The pressure gets to Joe
Joe Biden has committed one of the cardinal sins for a politician on the campaign trail: he lashed out at a reporter.
While speaking at a Service Employees International Union (SEIU — AKA the DNC Thugs Union) summit yesterday, Biden was asked by a reporter (yet unidentified) whether his son Hunter's position with the Ukrainian natural gas company Burisma didn't represent a conflict of interest.
"It's not a conflict of interest," Joe snapped. "There's been no indication of any conflict of interest from Ukraine or anywhere else. Period. I'm not going to respond to that!" (He said, already having responded.)
Biden has a history of serious problems controlling his temper when under pressure. Recall the young girl whom he grabbed after she asked him a pointed question early this year.
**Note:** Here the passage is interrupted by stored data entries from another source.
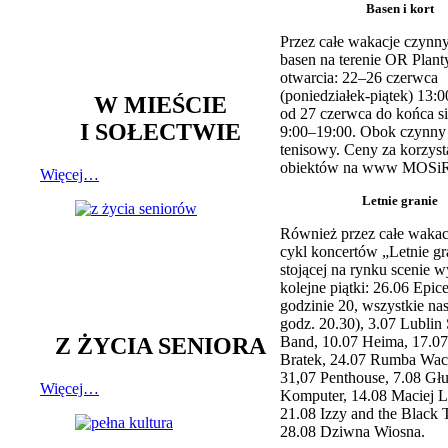
Basen i kort
Przez całe wakacje czynny
basen na terenie OR Plant
otwarcia: 22–26 czerwca
(poniedziałek-piątek) 13:0
W MIEŚCIE
od 27 czerwca do końca si
I SOŁECTWIE
9:00–19:00. Obok czynny j
tenisowy. Ceny za korzyst
obiektów na www MOSiR
Więcej…
Letnie granie
Również przez całe wakac
cykl koncertów „Letnie gr
stojącej na rynku scenie w
kolejne piątki: 26.06 Epic
godzinie 20, wszystkie na
godz. 20.30), 3.07 Lublin 
Z ŻYCIA SENIORA
Band, 10.07 Heima, 17.07
Bratek, 24.07 Rumba Wac
31,07 Penthouse, 7.08 Głu
Więcej…
Komputer, 14.08 Maciej L
21.08 Izzy and the Black 
28.08 Dziwna Wiosna.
The media carried out its bounden duty in burying that story. How long will they be willing to continue doing so, particularly when Joe is attacking one of their own?
Joe Biden is having a rough time. He has bid farewell to the number-one slot in the primary race and is now falling ever farther behind Chief Lizzy Yellowhair, which must gall him to no end. At this point, he is perhaps one outburst away from disqualifying himself completely. One more public display of entitlement, privilege, and arrogance ("Hey, I was V.P. for Barack Obama, y'know!"), and that will be it.
It seems quite clear that Joe doesn't realize this. That being the case, we await that final outburst with anticipation.